Implicit dependency from jaxws:endpoint on httpj:engine-factory
is not encoded in Spring
-----------------------------------------------------------------
-- ---------------------
Key: CXF-955
URL:
https://issues.apache.org/jira/browse/CXF-955 Project: CXF
Issue Type: Bug
Reporter: Fred Dushin
Attachments: cxf-955.patch
Suppose an application spring-loads a jaxws:endpoint, as in:
{{{
<jaxws:endpoint
id="HttpsEndpoint"
implementor="org.apache.cxf.systest.https.GreeterImpl"
address="https://localhost:9001/SoapContext/SoapPort"

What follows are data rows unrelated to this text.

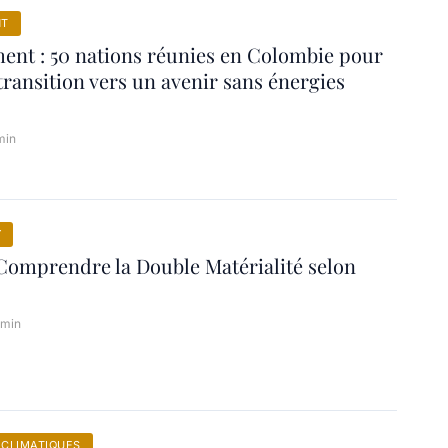
NT
nt : 50 nations réunies en Colombie pour
transition vers un avenir sans énergies
min
Y
omprendre la Double Matérialité selon
 min
CLIMATIQUES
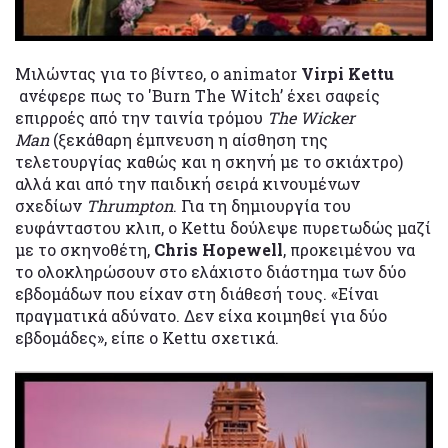
Μιλώντας για το βίντεο, ο animator
Virpi Kettu
ανέφερε πως το 'Burn The Witch’ έχει σαφείς
επιρροές από την ταινία τρόμου
The Wicker
Man
(ξεκάθαρη έμπνευση η αίσθηση της
τελετουργίας καθώς και η σκηνή με το σκιάχτρο)
αλλά και από την παιδική σειρά κινουμένων
σχεδίων
Thrumpton
. Για τη δημιουργία του
ευφάνταστου κλιπ, ο Kettu δούλεψε πυρετωδώς μαζί
με το σκηνοθέτη,
Chris Hopewell
, προκειμένου να
το ολοκληρώσουν στο ελάχιστο διάστημα των δύο
εβδομάδων που είχαν στη διάθεσή τους. «Είναι
πραγματικά αδύνατο. Δεν είχα κοιμηθεί για δύο
εβδομάδες», είπε ο Kettu σχετικά.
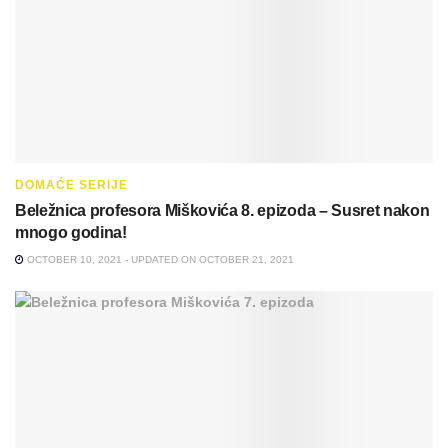
DOMAĆE SERIJE
Beležnica profesora Miškovića 8. epizoda – Susret nakon
mnogo godina!
OCTOBER 10, 2021 - UPDATED ON OCTOBER 21, 2021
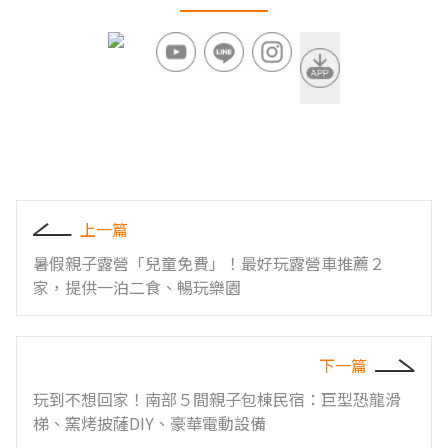
上一篇
暑假親子露營「兒童免費」！最好玩露營車推薦２
家，提供一泊二食、暢玩樂園
下一篇
玩到不想回家！南部５間親子包棟民宿：巨型恐龍滑
梯、窯烤披薩DIY、豪華電動設備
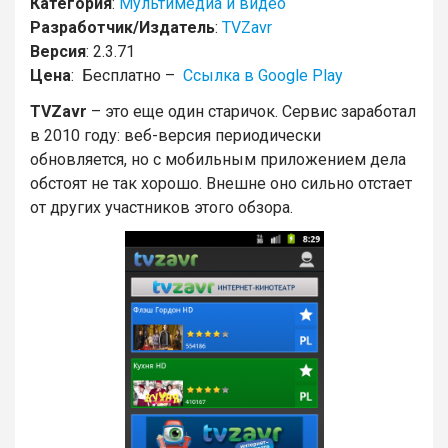
Категория
:
Мультимедиа и видео
Разработчик/Издатель
:
TVZavr
Версия
: 2.3.71
Цена
: Бесплатно –
Ссылка в Google Play
TVZavr
– это еще один старичок. Сервис заработал
в 2010 году: веб-версия периодически
обновляется, но с мобильным приложением дела
обстоят не так хорошо. Внешне оно сильно отстает
от других участников этого обзора.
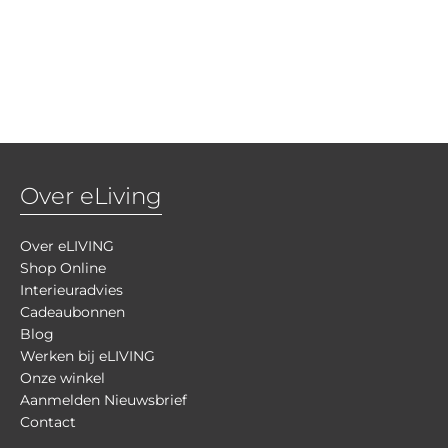
Over eLiving
Over eLIVING
Shop Online
Interieuradvies
Cadeaubonnen
Blog
Werken bij eLIVING
Onze winkel
Aanmelden Nieuwsbrief
Contact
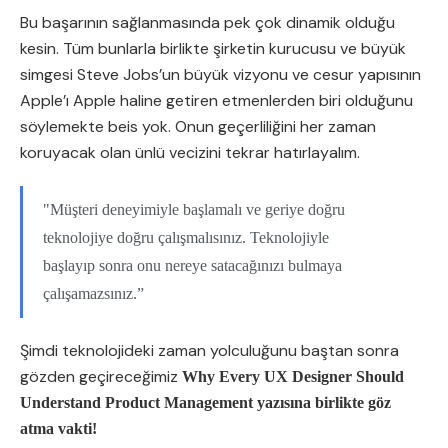
Bu başarının sağlanmasında pek çok dinamik olduğu
kesin. Tüm bunlarla birlikte şirketin kurucusu ve büyük
simgesi Steve Jobs’un büyük vizyonu ve cesur yapısının
Apple’ı Apple haline getiren etmenlerden biri olduğunu
söylemekte beis yok. Onun geçerliliğini her zaman
koruyacak olan ünlü vecizini tekrar hatırlayalım.
"Müşteri deneyimiyle başlamalı ve geriye doğru
teknolojiye doğru çalışmalısınız. Teknolojiyle
başlayıp sonra onu nereye satacağınızı bulmaya
çalışamazsınız.”
Şimdi teknolojideki zaman yolculuğunu baştan sonra
gözden geçireceğimiz
Why Every UX Designer Should
Understand Product Management yazısına birlikte göz
atma vakti!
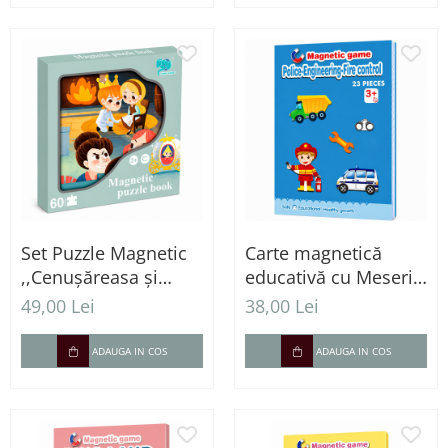
Set Puzzle Magnetic
Carte magnetică
,,Cenușăreasa și
educativă cu Meserii
pantoful de sticlă" –
și piese magnetice
49,00 Lei
38,00 Lei
60 Piese
ADAUGA IN COS
ADAUGA IN COS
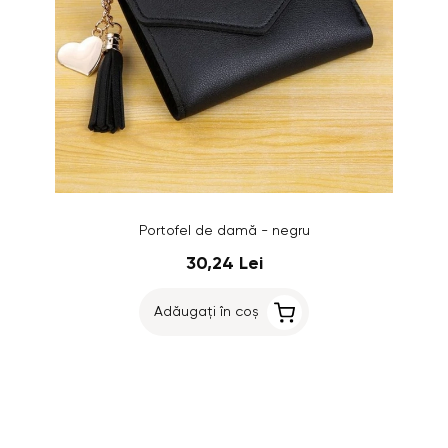
Portofel de damă - negru
30,24 Lei
Adăugați în coș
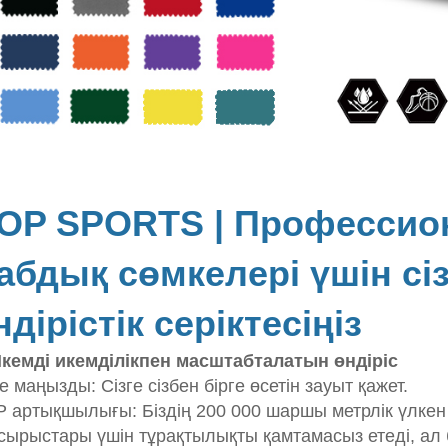
OP SPORTS | Профессион
абдық сөмкелері үшін сі
ндірістік серіктесіңіз
Икемді икемділікпен масштабталатын өндіріс
е маңызды: Сізге сізбен бірге өсетін зауыт қажет.
 артықшылығы: Біздің 200 000 шаршы метрлік үлкен 
сырыстары үшін тұрақтылықты қамтамасыз етеді, а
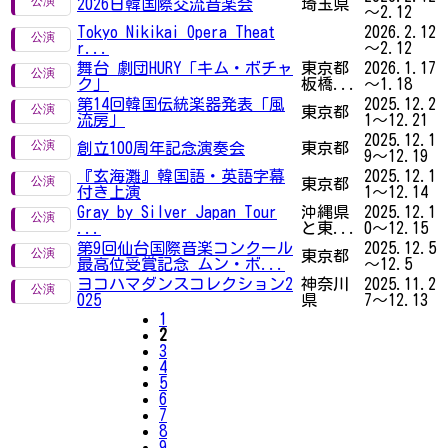
2026日韓国際交流音楽会
埼玉県
～2.12
Tokyo Nikikai Opera Theat
2026.2.12
r...
～2.12
舞台 劇団HURY「キム・ボチャ
東京都
2026.1.17
ク」
板橋...
～1.18
第14回韓国伝統楽器発表「風
2025.12.2
東京都
流房」
1～12.21
2025.12.1
創立100周年記念演奏会
東京都
9～12.19
『玄海灘』韓国語・英語字幕
2025.12.1
東京都
付き上演
1～12.14
Gray by Silver Japan Tour
沖縄県
2025.12.1
...
と東...
0～12.15
第9回仙台国際音楽コンクール
2025.12.5
東京都
最高位受賞記念 ムン・ボ...
～12.5
ヨコハマダンスコレクション2
神奈川
2025.11.2
025
県
7～12.13
1
2
3
4
5
6
7
8
9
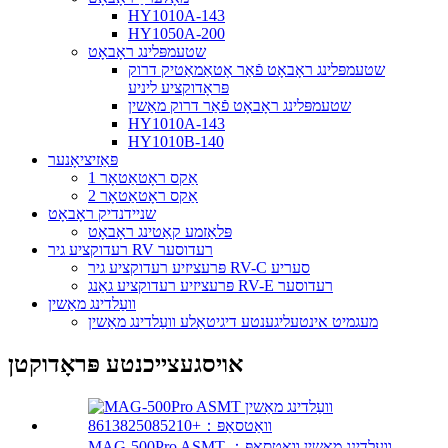
HY1010A-143
HY1050A-200
שטעמפּלינג ראָבאָט
שטעמפּלינג ראָבאָט פֿאַר אָטאַמאַטיק דרוק
פּראָדוקציע ליניע
שטעמפּלינג ראָבאָט פֿאַר דרוק מאַשין
HY1010A-143
HY1010B-140
פּאַזיציאָנער
1 אַקס ראָטאַטאָר
2 אַקס ראָטאַטאָר
שניידנדיק ראָבאָט
פּלאַזמע קאַטינג ראָבאָט
רעדוקציע גיר RV רעדוסער
פּרעציזיע רעדוקציע גיר RV-C סעריע
פּרעציזיע רעדוקציע גאַנג RV-E רעדוסער
וועַלדינג מאַשין
מעגמיט אינטעליגענטע דיגיטאַלע וועַלדינג מאַשין
אויסגעצייכנטע פּראָדוקטן
MAG-500Pro ASMT וועַלדינג מאַשין וואַטסאַפּ：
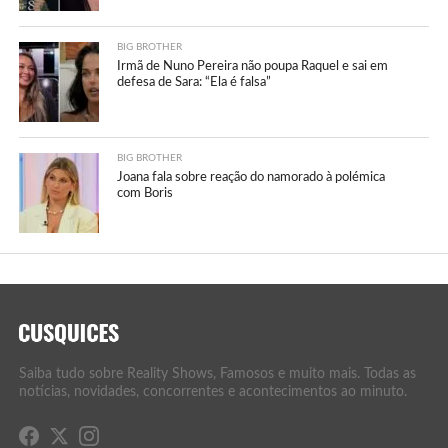
BIG BROTHER
Irmã de Nuno Pereira não poupa Raquel e sai em
defesa de Sara: “Ela é falsa”
BIG BROTHER
Joana fala sobre reação do namorado à polémica
com Boris
Saiba tudo sobre Reality Shows, Famosos e muito mais. Todas as
notícias, novidades, concorrentes e acontecimentos ao minuto.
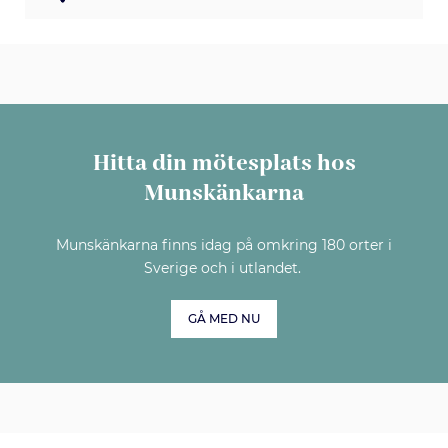
Hitta din mötesplats hos
Munskänkarna
Munskänkarna finns idag på omkring 180 orter i
Sverige och i utlandet.
GÅ MED NU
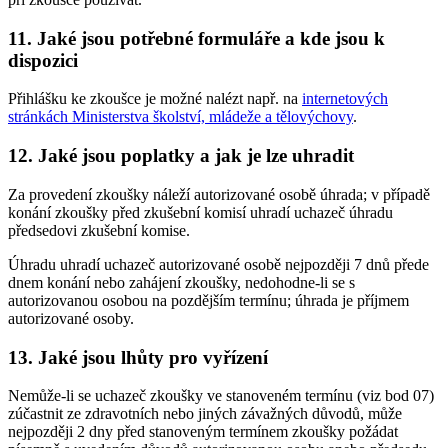
11. Jaké jsou potřebné formuláře a kde jsou k
dispozici
Přihlášku ke zkoušce je možné nalézt např. na
internetových
stránkách Ministerstva školství, mládeže a tělovýchovy
.
12. Jaké jsou poplatky a jak je lze uhradit
Za provedení zkoušky náleží autorizované osobě úhrada; v případě
konání zkoušky před zkušební komisí uhradí uchazeč úhradu
předsedovi zkušební komise.
Úhradu uhradí uchazeč autorizované osobě nejpozději 7 dnů přede
dnem konání nebo zahájení zkoušky, nedohodne-li se s
autorizovanou osobou na pozdějším termínu; úhrada je příjmem
autorizované osoby.
13. Jaké jsou lhůty pro vyřízení
Nemůže-li se uchazeč zkoušky ve stanoveném termínu (viz bod 07)
zúčastnit ze zdravotních nebo jiných závažných důvodů, může
nejpozději 2 dny před stanoveným termínem zkoušky požádat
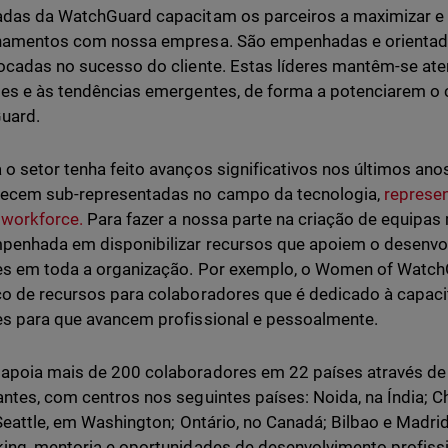
das da WatchGuard capacitam os parceiros a maximizar e 
namentos com nossa empresa. São empenhadas e orientada
ocadas no sucesso do cliente. Estas líderes mantêm-se aten
es e às tendências emergentes, de forma a potenciarem o 
uard.
o setor tenha feito avanços significativos nos últimos ano
ecem sub-representadas no campo da tecnologia,
represe
 workforce.
Para fazer a nossa parte na criação de equipas
penhada em disponibilizar recursos que apoiem o desenvol
es em toda a organização. Por exemplo, o Women of Watc
o de recursos para colaboradores que é dedicado à capaci
s para que avancem profissional e pessoalmente.
poia mais de 200 colaboradores em 22 países através de e
ntes, com centros nos seguintes países: Noida, na Índia; Ch
 Seattle, em Washington; Ontário, no Canadá; Bilbao e Madri
ing, mentoria e oportunidades de desenvolvimento profiss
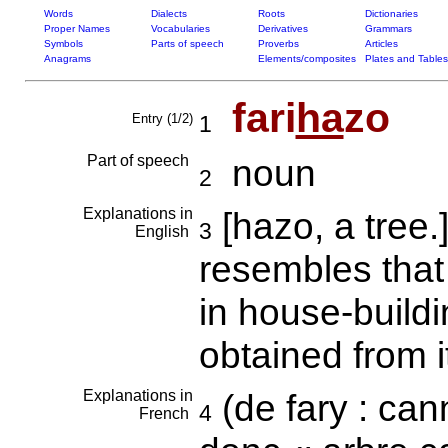
Words
Dialects
Roots
Dictionaries
Proper Names
Vocabularies
Derivatives
Grammars
Symbols
Parts of speech
Proverbs
Articles
Anagrams
Elements/composites
Plates and Tables
fari
ha
zo
Entry (1/2)
1
Part of speech
noun
2
Explanations in
[hazo, a tree
3
English
resembles that
in house-buildi
obtained from i
Explanations in
(de fary : can
4
French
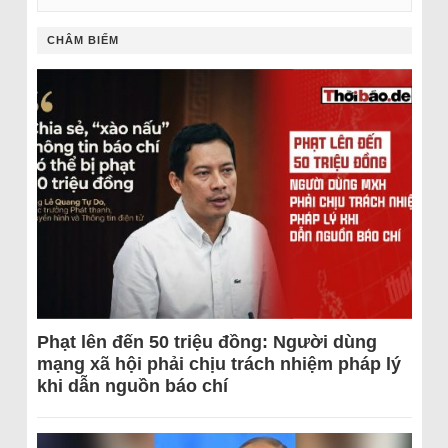
CHÂM BIẾM
Phạt lên đến 50 triệu đồng: Người dùng
mạng xã hội phải chịu trách nhiệm pháp lý
khi dẫn nguồn báo chí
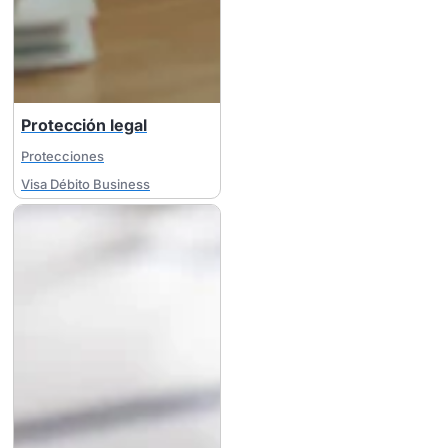
Protección legal
Protecciones
Visa Débito Business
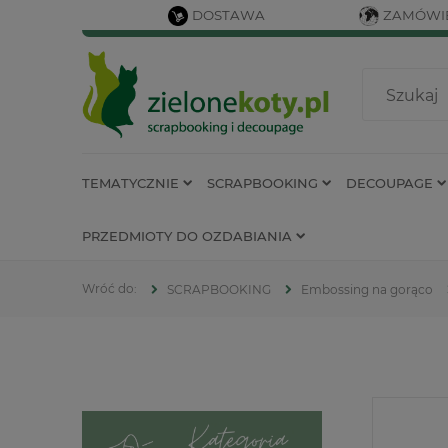
DOSTAWA
ZAMÓWIE
TEMATYCZNIE
SCRAPBOOKING
DECOUPAGE
PRZEDMIOTY DO OZDABIANIA
SCRAPBOOKING
Embossing na gorąco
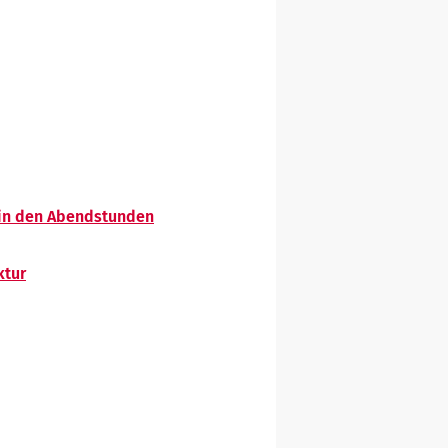
e in den Abendstunden
ktur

serviceName="s:SOAPService"
endpointName="e:SoapPort"
xmlns:e="http://apache.org/hello_world"
xmlns:s="http://apache.org/hello_world"/>
}}}
(IMPORTANT: Note the https protocol)
And suppose further the application tries to define the TLS
parameters for servicing listing on the IP port 9001, as follows:
{{{
<httpj:engine-factory bus="cxf" id="foo">
<!-- -->
<!-- https://localhost:9001/... -->
<!-- -->
<httpj:engine port="9001">
<httpj:tlsServerParameters>
<sec:keyManagers keyPassword="password">
<sec:keyStore type="jks"
resource="keys/server.jks" password="password"/>
</sec:keyManagers> <sec:trustManagers>
<sec:keyStore type="jks"
resource="keys/truststore.jks"/> </sec:trustManagers>
<sec:clientAuthentication want="true"
required="true"/> </httpj:tlsServerParameters>
</httpj:engine>
}}}
What will happen is that jaxws:endpoint will get instantiated
before the httpj:engine-factory (at least on the JVM I am using).
This will cause the implicit endpoint.publish to fail, because at
the time the publish occurs, there are no TLS settings
established with the Bus for that physical port. The error you
will typically see is:
{{{
Caused by: java.io.IOException: Protocol mismatch: engine's
protocol is http, the url protocol is https }}}
We need to define an implicit (or explicit) Spring dependency
between these beans. A simple Spring "depends-on" would work, but
both elements are custom XML spring beans, so schema needs to be
modified, and the beans themselves need the DependsOn bean
attribute, at a minimum. Additional work may be needed to inform
Spring of the actual dependency, so that it Does the Right Thing
(r), and instantiates the httpj:engine-factory before the
jaxws:endpoint. I have a test case for this, which I will provide
a patch for shortly (if I can't figure out how to fix the issue).